[Items from a dataset]
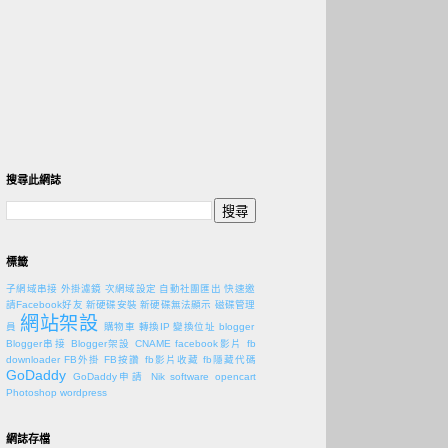
搜尋此網誌
標籤
子網域串接
外掛濾鏡
次網域設定
自動社團匯出
快速邀
請Facebook好友
新硬碟安裝
新硬碟無法顯示
磁碟管理
網站架設
員
購物車
轉換IP
變換位址
blogger
Blogger串接
Blogger架設
CNAME
facebook影片
fb
downloader
FB外掛
FB按讚
fb影片收藏
fb隱藏代碼
GoDaddy
GoDaddy申請
Nik software
opencart
Photoshop
wordpress
網誌存檔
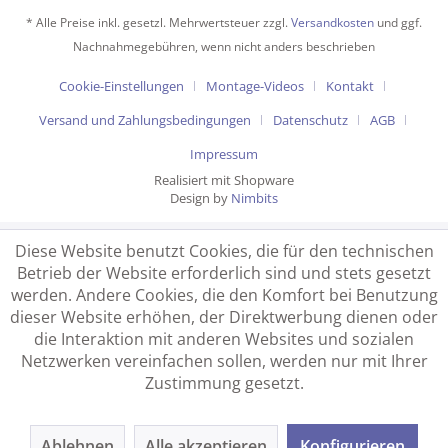
* Alle Preise inkl. gesetzl. Mehrwertsteuer zzgl.
Versandkosten
und ggf.
Nachnahmegebühren, wenn nicht anders beschrieben
Cookie-Einstellungen
Montage-Videos
Kontakt
Versand und Zahlungsbedingungen
Datenschutz
AGB
Impressum
Realisiert mit Shopware
Design by
Nimbits
Diese Website benutzt Cookies, die für den technischen
Betrieb der Website erforderlich sind und stets gesetzt
werden. Andere Cookies, die den Komfort bei Benutzung
dieser Website erhöhen, der Direktwerbung dienen oder
die Interaktion mit anderen Websites und sozialen
Netzwerken vereinfachen sollen, werden nur mit Ihrer
Zustimmung gesetzt.
Ablehnen
Alle akzeptieren
Konfigurieren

Try it
Can the lines from the start of the records through the line with "Netzwerken vereinfachen sollen, werden" be given again exactly, with the pictures left out?

Solved exercise
搜尋此網誌
標籤
子網域串接
外掛濾鏡
次網域設定
自動社團匯出
快速邀
請Facebook好友
新硬碟安裝
新硬碟無法顯示
磁碟管理
網站架設
員
購物車
轉換IP
變換位址
blogger
Blogger串接
Blogger架設
CNAME
facebook影片
fb
downloader
FB外掛
FB按讚
fb影片收藏
fb隱藏代碼
GoDaddy
GoDaddy申請
Nik software
opencart
Photoshop
wordpress
網誌存檔
* Alle Preise inkl. gesetzl. Mehrwertsteuer zzgl.
Versandkosten
und ggf.
Nachnahmegebühren, wenn nicht anders beschrieben
Cookie-Einstellungen
Montage-Videos
Kontakt
Versand und Zahlungsbedingungen
Datenschutz
AGB
Impressum
Realisiert mit Shopware
Design by
Nimbits
Diese Website benutzt Cookies, die für den technischen
Betrieb der Website erforderlich sind und stets gesetzt
werden. Andere Cookies, die den Komfort bei Benutzung
dieser Website erhöhen, der Direktwerbung dienen oder
die Interaktion mit anderen Websites und sozialen
Netzwerken vereinfachen sollen, werden nur mit Ihrer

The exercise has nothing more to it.